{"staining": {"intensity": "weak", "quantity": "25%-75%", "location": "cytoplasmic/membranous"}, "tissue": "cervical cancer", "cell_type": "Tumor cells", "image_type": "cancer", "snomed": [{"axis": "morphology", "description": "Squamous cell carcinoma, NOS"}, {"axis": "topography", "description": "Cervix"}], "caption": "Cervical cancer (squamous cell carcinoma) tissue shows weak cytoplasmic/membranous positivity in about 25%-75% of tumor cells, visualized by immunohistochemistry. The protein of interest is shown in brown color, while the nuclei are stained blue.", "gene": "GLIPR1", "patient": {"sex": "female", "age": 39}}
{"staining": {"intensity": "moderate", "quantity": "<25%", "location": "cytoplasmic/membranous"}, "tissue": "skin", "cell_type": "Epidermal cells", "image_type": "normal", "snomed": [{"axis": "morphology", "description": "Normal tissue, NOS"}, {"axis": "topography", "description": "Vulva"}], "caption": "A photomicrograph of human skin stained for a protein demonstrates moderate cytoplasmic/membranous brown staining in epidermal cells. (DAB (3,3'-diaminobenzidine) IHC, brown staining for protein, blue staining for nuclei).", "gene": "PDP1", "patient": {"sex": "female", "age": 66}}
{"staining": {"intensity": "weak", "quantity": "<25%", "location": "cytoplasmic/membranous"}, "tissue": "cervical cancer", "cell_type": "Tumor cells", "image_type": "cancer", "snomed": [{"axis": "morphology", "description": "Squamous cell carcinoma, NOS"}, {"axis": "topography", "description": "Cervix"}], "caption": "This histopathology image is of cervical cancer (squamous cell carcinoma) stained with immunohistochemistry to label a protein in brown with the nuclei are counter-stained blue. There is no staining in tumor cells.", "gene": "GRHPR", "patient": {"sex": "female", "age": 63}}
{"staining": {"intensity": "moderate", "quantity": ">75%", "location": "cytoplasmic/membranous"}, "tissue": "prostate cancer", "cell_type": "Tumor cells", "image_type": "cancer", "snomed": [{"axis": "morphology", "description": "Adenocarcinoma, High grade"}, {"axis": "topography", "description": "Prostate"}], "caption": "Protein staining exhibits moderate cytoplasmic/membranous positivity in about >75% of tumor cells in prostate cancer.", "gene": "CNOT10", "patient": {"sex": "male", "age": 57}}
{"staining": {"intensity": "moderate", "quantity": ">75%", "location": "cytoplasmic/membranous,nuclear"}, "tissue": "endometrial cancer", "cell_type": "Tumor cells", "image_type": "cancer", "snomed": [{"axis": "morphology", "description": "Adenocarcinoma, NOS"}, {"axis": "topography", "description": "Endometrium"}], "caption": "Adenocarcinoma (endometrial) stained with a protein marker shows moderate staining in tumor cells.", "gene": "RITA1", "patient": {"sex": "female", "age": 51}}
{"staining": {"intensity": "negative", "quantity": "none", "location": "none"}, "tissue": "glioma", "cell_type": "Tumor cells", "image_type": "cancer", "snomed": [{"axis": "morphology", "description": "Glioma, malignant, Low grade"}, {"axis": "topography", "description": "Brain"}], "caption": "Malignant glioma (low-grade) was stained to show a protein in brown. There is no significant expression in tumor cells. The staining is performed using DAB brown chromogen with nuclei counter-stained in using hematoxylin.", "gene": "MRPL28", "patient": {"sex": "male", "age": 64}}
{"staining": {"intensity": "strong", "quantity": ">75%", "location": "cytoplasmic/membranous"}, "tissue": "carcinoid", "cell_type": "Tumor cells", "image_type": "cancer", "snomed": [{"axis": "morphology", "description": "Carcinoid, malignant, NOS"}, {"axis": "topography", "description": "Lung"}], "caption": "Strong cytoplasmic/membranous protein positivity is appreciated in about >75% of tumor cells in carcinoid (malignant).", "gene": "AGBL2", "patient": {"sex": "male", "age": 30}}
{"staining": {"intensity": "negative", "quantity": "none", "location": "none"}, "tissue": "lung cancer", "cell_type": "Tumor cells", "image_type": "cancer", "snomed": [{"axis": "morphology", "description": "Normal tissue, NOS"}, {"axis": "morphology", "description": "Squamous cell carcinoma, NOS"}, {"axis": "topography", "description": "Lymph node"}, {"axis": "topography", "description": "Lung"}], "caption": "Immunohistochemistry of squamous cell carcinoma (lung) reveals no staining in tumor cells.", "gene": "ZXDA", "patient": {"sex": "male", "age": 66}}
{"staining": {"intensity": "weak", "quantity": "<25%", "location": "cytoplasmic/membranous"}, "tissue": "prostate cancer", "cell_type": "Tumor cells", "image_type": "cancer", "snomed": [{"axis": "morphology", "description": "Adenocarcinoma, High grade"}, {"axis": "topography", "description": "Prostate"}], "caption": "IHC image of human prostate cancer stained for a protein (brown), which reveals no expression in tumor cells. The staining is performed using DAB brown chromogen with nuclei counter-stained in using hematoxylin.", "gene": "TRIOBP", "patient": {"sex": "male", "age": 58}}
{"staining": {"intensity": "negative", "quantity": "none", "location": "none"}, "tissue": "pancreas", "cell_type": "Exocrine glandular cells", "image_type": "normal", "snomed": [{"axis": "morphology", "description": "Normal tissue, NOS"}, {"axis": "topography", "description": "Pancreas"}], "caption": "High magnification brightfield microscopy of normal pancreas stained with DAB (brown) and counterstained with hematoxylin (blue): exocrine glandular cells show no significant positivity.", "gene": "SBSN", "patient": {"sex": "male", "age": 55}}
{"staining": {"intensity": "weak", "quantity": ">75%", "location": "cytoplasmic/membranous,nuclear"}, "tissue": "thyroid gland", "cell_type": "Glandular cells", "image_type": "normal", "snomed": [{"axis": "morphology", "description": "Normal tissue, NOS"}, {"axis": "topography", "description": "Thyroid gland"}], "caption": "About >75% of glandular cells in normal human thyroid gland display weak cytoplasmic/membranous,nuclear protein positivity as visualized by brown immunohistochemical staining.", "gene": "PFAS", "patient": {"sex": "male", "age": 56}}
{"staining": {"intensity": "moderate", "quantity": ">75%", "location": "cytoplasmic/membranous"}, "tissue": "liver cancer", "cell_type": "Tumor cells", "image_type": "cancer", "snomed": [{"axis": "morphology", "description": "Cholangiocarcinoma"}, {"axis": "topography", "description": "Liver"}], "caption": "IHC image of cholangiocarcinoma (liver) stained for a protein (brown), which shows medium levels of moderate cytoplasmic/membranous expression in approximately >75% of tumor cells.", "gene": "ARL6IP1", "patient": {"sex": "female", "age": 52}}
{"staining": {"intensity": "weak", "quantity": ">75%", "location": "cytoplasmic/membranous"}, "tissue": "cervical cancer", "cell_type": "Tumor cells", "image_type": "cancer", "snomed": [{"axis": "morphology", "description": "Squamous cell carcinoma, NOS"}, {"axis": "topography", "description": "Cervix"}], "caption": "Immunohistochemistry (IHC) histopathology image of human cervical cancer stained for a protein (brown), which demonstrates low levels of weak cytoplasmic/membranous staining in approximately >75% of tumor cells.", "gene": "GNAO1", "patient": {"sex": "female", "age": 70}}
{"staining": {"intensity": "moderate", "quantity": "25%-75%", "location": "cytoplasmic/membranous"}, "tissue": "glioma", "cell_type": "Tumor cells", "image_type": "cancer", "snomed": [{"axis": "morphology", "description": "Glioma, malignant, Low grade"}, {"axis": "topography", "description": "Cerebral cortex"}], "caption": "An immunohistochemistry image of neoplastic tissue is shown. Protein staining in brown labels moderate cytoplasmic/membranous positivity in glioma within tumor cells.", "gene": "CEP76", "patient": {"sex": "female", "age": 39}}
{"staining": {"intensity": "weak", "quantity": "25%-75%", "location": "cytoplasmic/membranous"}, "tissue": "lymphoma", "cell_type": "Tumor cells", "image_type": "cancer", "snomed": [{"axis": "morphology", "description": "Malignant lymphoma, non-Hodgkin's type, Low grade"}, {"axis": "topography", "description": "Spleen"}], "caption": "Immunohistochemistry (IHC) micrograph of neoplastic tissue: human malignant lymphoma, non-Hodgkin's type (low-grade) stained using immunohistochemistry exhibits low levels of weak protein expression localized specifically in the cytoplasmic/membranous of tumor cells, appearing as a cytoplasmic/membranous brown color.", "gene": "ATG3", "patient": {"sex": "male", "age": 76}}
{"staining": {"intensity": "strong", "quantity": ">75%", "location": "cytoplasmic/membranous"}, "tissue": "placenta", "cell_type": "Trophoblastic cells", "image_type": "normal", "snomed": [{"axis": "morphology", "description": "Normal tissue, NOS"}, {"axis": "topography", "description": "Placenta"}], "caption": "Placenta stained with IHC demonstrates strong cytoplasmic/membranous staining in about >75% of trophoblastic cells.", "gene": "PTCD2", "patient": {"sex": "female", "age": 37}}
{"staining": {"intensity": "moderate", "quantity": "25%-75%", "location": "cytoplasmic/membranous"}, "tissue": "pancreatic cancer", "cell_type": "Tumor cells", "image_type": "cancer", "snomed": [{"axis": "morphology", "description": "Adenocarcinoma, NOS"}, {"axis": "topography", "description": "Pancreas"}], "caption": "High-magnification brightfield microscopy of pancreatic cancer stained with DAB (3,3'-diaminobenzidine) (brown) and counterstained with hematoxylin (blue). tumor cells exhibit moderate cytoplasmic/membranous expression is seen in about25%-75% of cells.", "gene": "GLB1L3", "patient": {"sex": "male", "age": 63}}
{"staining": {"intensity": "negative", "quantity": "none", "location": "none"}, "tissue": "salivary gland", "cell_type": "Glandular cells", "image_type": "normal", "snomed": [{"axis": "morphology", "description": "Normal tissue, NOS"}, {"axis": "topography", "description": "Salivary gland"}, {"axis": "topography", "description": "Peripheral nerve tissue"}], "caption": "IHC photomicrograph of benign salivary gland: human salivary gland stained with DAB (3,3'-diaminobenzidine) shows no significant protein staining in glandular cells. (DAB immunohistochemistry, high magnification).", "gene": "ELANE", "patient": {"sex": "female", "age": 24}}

☆ ☆ ☆ ☆ ☆ ☆ ☆

From the records above, print exactly the lines that run from the line with "image of cholangiocarcinoma" to the line with "(IHC) histopathology image", inclusive.

**Answer area**.
{"staining": {"intensity": "moderate", "quantity": ">75%", "location": "cytoplasmic/membranous"}, "tissue": "liver cancer", "cell_type": "Tumor cells", "image_type": "cancer", "snomed": [{"axis": "morphology", "description": "Cholangiocarcinoma"}, {"axis": "topography", "description": "Liver"}], "caption": "IHC image of cholangiocarcinoma (liver) stained for a protein (brown), which shows medium levels of moderate cytoplasmic/membranous expression in approximately >75% of tumor cells.", "gene": "ARL6IP1", "patient": {"sex": "female", "age": 52}}
{"staining": {"intensity": "weak", "quantity": ">75%", "location": "cytoplasmic/membranous"}, "tissue": "cervical cancer", "cell_type": "Tumor cells", "image_type": "cancer", "snomed": [{"axis": "morphology", "description": "Squamous cell carcinoma, NOS"}, {"axis": "topography", "description": "Cervix"}], "caption": "Immunohistochemistry (IHC) histopathology image of human cervical cancer stained for a protein (brown), which demonstrates low levels of weak cytoplasmic/membranous staining in approximately >75% of tumor cells.", "gene": "GNAO1", "patient": {"sex": "female", "age": 70}}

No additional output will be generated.